What to work on:
Each line below that includes the word "Churfranken" adds one to the count; give that count and nothing else.

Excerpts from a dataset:
□ □ □
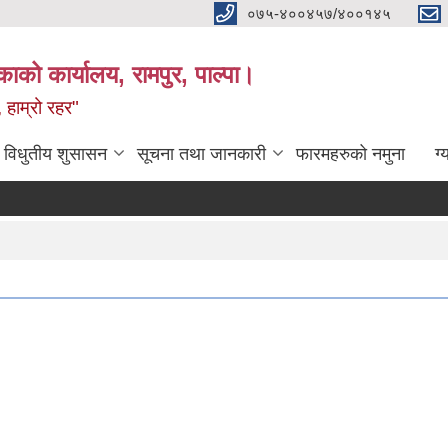
०७५-४००४५७/४००१४५
ाको कार्यालय, रामपुर, पाल्पा।
 हाम्रो रहर"
विधुतीय शुसासन
सूचना तथा जानकारी
फारमहरुको नमुना
ग्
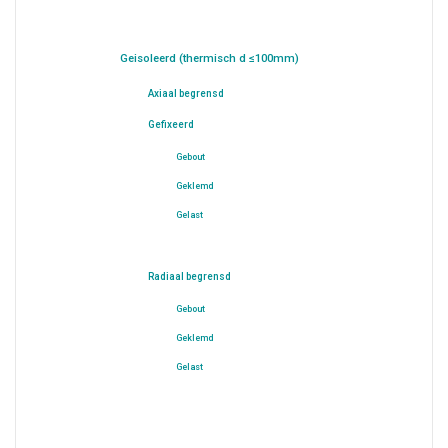
Geisoleerd (thermisch d ≤100mm)
Axiaal begrensd
Gefixeerd
Gebout
Geklemd
Gelast
Radiaal begrensd
Gebout
Geklemd
Gelast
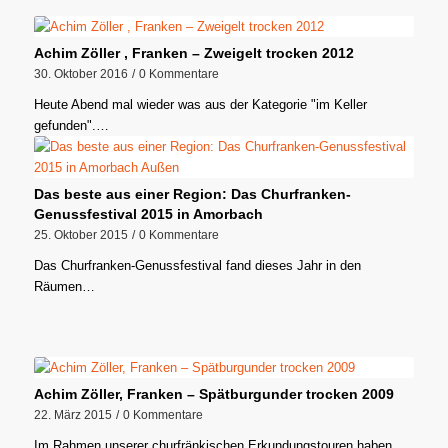
Achim Zöller , Franken – Zweigelt trocken 2012
30. Oktober 2016
/
0 Kommentare
Heute Abend mal wieder was aus der Kategorie "im Keller
gefunden".…
Das beste aus einer Region: Das Churfranken-
Genussfestival 2015 in Amorbach
25. Oktober 2015
/
0 Kommentare
Das Churfranken-Genussfestival fand dieses Jahr in den
Räumen…
Achim Zöller, Franken – Spätburgunder trocken 2009
22. März 2015
/
0 Kommentare
Im Rahmen unserer churfränkischen Erkundungstouren haben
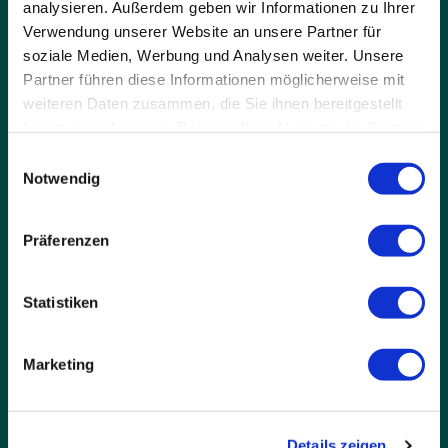
analysieren. Außerdem geben wir Informationen zu Ihrer
Verwendung unserer Website an unsere Partner für
soziale Medien, Werbung und Analysen weiter. Unsere
Partner führen diese Informationen möglicherweise mit
weiteren Daten zusammen, die Sie ihnen bereitgestellt
haben oder die sie im Rahmen Ihrer Nutzung der Dienste
ANFAHRT
gesammelt haben.
Einwilligungsauswahl
Schule Birklehof e.V.
Notwendig
Privates Internat &
Gymnasium
Birklehof 1
Präferenzen
79856 Hinterzarten
Statistiken
KONTAKT
Marketing
Mo - Fr: 09:00 – 16:00 Uhr
07652-122-0
07652-122-22
(Schüleraufnahme)
Details zeigen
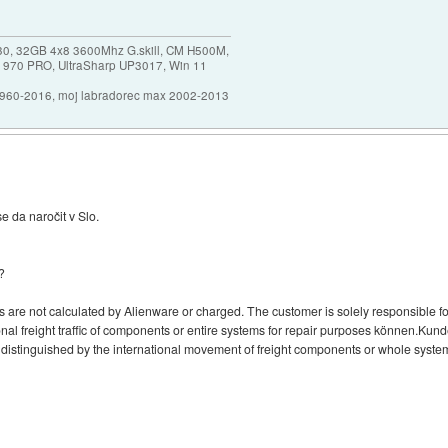
30, 32GB 4x8 3600Mhz G.skill, CM H500M,
 970 PRO, UltraSharp UP3017, Win 11
1960-2016, moj labradorec max 2002-2013
se da naročit v Slo.
?
s are not calculated by Alienware or charged. The customer is solely responsible fo
onal freight traffic of components or entire systems for repair purposes können.Kunde 
 distinguished by the international movement of freight components or whole system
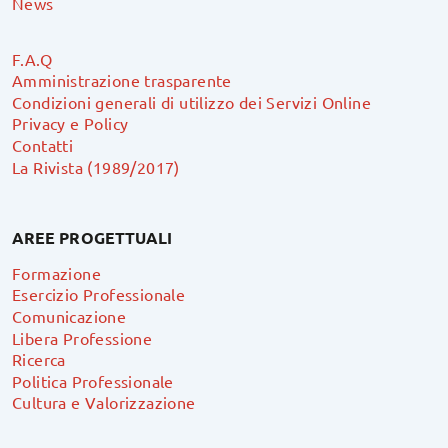
News
F.A.Q
Amministrazione trasparente
Condizioni generali di utilizzo dei Servizi Online
Privacy e Policy
Contatti
La Rivista (1989/2017)
AREE PROGETTUALI
Formazione
Esercizio Professionale
Comunicazione
Libera Professione
Ricerca
Politica Professionale
Cultura e Valorizzazione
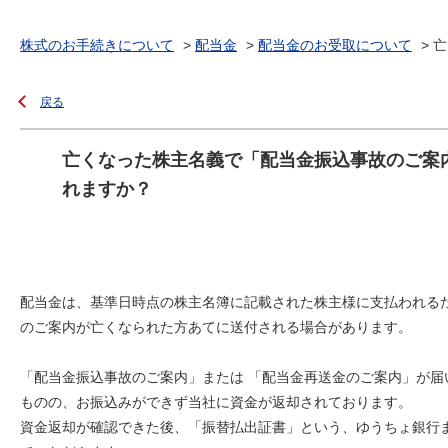
株式のお手続きについて
>
配当金
>
配当金のお受取について
>
亡
戻る
亡くなった株主名義で「配当金振込事故のご案
れますか？
配当金は、基準日時点の株主名簿に記載された株主様に支払われる
のご案内が亡くなられた方あてに送付される場合があります。
「配当金振込事故のご案内」または 「配当金再送金のご案内」が
ものの、お振込みができず当社に資金が返却されております。
資金返却が確認できた後、「振替払出証書」という、ゆうちょ銀行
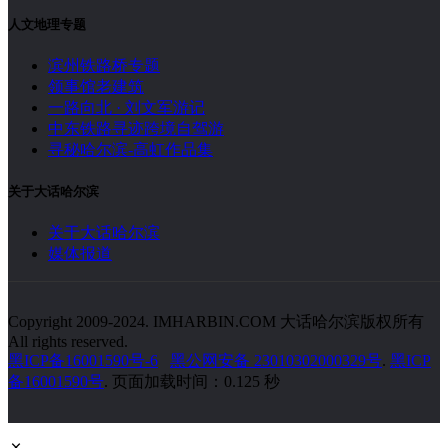
人文地理专题
滨州铁路桥专题
领事馆老建筑
一路向北 · 刘文军游记
中东铁路寻迹跨境自驾游
寻秘哈尔滨-高虹作品集
关于大话哈尔滨
关于大话哈尔滨
媒体报道
Copyright 2009-2024. IMHARBIN.COM 大话哈尔滨版权所有
All rights reserved.
黑ICP备16001590号-6
黑公网安备 23010302000329号
.
黑ICP
备16001590号
. 页面加载时间：0.125 秒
□ □ □
Exercise output:
2